=== WHAT IS NEEDED ===
Please count the lines in the entries below that include the word "height", and give only the number.

----

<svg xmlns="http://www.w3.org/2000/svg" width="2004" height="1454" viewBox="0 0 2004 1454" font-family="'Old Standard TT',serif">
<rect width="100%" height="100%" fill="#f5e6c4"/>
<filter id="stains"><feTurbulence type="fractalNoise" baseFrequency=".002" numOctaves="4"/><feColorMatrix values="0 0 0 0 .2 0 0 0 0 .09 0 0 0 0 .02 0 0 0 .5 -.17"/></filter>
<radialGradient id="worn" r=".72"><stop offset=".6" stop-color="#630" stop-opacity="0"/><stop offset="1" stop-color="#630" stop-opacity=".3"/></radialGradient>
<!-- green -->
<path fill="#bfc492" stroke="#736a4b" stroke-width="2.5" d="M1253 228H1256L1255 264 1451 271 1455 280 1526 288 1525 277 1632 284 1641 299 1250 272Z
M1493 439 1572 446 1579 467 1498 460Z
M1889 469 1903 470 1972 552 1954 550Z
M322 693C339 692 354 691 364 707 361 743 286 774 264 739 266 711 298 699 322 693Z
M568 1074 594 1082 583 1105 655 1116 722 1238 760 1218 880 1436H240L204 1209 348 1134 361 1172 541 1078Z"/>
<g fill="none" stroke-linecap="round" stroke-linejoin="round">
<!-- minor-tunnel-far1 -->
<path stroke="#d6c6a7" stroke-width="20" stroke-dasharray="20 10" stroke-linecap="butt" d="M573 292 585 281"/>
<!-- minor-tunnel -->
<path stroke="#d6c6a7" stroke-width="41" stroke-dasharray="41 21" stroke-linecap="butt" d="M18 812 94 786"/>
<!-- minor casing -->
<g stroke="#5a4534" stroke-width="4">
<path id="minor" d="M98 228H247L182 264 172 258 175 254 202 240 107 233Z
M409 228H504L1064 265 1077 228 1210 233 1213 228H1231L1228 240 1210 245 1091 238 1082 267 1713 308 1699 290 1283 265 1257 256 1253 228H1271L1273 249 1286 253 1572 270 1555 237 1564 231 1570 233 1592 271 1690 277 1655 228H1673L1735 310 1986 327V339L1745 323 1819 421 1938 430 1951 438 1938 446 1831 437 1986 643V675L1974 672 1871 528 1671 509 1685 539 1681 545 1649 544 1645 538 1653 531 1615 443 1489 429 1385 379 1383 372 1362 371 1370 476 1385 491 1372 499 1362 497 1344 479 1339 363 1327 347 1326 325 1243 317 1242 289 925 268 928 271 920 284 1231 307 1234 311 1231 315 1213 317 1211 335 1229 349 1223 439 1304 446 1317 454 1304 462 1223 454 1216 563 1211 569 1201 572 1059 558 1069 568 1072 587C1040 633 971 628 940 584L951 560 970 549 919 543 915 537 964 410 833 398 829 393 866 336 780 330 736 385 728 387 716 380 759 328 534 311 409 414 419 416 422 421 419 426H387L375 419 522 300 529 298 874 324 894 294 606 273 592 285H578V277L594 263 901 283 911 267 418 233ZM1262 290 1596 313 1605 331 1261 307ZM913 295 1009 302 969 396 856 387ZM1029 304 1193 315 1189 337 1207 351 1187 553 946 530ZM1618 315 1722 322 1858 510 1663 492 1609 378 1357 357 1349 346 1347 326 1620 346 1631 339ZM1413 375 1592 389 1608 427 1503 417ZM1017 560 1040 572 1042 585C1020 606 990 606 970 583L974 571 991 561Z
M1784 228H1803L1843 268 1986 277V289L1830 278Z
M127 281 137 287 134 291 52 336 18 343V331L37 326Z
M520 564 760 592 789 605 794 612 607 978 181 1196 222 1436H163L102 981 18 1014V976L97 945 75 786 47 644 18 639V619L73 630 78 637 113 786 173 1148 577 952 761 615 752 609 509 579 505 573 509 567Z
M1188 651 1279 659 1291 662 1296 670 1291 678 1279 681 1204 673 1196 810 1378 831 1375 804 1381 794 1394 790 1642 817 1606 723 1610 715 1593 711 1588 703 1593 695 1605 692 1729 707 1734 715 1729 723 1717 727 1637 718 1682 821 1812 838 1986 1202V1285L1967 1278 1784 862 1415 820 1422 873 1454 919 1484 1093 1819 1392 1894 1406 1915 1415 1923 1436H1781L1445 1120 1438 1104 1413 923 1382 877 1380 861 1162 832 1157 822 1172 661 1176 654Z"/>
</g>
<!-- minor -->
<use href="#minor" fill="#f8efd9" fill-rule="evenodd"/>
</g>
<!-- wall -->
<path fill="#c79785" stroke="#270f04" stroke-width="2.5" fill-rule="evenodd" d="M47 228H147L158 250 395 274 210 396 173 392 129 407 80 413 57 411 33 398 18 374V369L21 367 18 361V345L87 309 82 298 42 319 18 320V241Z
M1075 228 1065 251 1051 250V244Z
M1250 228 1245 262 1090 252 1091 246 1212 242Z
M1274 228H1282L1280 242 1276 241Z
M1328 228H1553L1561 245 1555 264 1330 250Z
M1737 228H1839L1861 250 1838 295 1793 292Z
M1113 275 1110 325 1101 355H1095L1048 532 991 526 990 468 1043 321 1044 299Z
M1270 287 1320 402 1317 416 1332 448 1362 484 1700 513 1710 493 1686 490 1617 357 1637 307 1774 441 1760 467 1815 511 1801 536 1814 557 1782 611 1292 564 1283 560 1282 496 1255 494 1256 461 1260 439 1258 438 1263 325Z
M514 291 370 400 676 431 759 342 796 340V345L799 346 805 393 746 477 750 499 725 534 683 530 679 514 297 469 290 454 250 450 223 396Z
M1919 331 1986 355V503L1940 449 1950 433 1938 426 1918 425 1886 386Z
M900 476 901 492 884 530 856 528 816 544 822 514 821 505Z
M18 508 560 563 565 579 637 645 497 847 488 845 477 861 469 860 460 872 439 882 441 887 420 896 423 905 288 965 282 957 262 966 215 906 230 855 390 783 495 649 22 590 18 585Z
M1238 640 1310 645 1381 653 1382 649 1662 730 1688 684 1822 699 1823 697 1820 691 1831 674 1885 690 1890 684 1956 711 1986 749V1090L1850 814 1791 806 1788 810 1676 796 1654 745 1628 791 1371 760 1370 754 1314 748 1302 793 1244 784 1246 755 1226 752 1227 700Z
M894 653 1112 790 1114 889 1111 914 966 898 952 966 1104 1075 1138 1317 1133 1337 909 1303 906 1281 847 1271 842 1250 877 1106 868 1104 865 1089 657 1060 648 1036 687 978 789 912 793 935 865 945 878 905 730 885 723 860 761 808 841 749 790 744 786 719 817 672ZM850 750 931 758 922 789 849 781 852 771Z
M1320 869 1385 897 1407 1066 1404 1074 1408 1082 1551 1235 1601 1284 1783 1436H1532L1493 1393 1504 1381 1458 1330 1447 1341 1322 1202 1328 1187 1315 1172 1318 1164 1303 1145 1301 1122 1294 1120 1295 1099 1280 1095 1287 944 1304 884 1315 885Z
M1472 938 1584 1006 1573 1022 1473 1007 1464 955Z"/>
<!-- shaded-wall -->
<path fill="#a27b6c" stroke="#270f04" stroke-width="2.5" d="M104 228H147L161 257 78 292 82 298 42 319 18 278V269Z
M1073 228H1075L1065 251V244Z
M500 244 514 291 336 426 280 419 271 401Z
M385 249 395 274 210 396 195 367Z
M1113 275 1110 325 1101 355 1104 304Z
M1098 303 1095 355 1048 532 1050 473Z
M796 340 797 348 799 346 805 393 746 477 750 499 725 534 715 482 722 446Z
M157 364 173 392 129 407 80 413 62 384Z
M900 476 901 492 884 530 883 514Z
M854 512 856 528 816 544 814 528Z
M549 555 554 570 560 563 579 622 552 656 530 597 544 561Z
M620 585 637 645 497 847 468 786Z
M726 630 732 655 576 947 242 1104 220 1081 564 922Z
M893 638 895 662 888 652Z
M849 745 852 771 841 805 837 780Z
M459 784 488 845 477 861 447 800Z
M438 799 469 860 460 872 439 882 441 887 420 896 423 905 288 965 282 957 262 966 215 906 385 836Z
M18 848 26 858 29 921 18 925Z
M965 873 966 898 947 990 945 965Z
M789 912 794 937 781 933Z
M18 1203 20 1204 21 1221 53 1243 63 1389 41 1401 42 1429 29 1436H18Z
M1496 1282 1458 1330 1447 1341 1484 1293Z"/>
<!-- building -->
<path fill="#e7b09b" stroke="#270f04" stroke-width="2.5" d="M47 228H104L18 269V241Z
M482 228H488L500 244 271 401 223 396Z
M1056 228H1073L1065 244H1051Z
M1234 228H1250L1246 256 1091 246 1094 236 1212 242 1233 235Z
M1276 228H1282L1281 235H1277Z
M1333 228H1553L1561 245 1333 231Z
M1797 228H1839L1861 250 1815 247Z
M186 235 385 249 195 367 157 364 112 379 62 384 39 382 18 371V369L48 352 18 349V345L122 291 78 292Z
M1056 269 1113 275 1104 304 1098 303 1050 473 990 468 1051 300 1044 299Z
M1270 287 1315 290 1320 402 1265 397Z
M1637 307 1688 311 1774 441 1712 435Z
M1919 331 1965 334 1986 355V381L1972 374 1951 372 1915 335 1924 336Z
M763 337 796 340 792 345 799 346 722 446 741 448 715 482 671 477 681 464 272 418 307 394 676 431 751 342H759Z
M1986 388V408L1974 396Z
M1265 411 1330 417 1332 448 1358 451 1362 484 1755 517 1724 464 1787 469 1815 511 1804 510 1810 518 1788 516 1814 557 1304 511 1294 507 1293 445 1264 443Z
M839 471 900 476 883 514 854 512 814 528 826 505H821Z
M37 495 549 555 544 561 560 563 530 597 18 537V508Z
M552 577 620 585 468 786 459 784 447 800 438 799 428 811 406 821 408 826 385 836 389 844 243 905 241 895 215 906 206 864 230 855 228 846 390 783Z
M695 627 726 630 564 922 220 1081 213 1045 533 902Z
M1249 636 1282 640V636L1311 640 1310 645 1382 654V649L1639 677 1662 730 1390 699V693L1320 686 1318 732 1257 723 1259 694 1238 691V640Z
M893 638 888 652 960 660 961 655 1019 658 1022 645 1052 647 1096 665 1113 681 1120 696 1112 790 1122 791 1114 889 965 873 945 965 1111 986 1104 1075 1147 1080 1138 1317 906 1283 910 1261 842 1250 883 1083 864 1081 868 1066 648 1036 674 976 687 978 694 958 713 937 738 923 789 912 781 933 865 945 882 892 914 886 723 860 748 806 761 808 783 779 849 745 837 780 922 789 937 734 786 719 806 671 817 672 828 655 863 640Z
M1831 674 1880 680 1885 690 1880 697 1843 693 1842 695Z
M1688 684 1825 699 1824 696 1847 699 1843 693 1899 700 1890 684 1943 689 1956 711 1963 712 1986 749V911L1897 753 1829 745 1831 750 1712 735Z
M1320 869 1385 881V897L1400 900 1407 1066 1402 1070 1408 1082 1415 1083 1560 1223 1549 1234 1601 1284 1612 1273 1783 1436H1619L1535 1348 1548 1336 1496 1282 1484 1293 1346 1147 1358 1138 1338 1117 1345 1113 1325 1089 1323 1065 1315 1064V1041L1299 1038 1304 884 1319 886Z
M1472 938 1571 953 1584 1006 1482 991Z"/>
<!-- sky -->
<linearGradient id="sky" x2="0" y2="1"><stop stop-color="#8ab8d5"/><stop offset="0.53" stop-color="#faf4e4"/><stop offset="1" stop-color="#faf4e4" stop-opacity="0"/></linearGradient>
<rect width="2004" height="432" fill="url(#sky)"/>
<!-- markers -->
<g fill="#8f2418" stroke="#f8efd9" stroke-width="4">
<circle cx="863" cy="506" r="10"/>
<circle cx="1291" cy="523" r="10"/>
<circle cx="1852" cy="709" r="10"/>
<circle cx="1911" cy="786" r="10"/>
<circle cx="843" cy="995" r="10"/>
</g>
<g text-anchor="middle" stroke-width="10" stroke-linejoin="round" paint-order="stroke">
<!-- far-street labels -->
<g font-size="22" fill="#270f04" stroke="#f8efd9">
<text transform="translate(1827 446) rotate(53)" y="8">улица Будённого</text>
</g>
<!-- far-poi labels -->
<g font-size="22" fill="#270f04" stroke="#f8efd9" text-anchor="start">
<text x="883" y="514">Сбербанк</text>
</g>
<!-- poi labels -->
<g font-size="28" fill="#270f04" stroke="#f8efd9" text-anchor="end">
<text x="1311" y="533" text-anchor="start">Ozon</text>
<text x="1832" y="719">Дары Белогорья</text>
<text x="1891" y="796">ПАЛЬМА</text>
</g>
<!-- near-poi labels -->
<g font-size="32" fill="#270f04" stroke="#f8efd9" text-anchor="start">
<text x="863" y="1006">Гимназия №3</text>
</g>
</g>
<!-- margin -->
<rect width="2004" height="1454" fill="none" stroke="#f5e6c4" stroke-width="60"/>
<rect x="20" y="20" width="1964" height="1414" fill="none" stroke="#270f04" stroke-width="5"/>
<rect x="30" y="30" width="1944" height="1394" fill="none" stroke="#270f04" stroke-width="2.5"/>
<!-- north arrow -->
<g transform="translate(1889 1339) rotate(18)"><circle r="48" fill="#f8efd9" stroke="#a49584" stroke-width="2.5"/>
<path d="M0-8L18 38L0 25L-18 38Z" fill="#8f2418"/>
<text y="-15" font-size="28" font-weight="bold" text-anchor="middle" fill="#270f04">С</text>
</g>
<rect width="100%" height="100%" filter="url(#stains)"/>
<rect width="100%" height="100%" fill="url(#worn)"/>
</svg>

----

=== ANSWER TO THE PROBLEM ===
8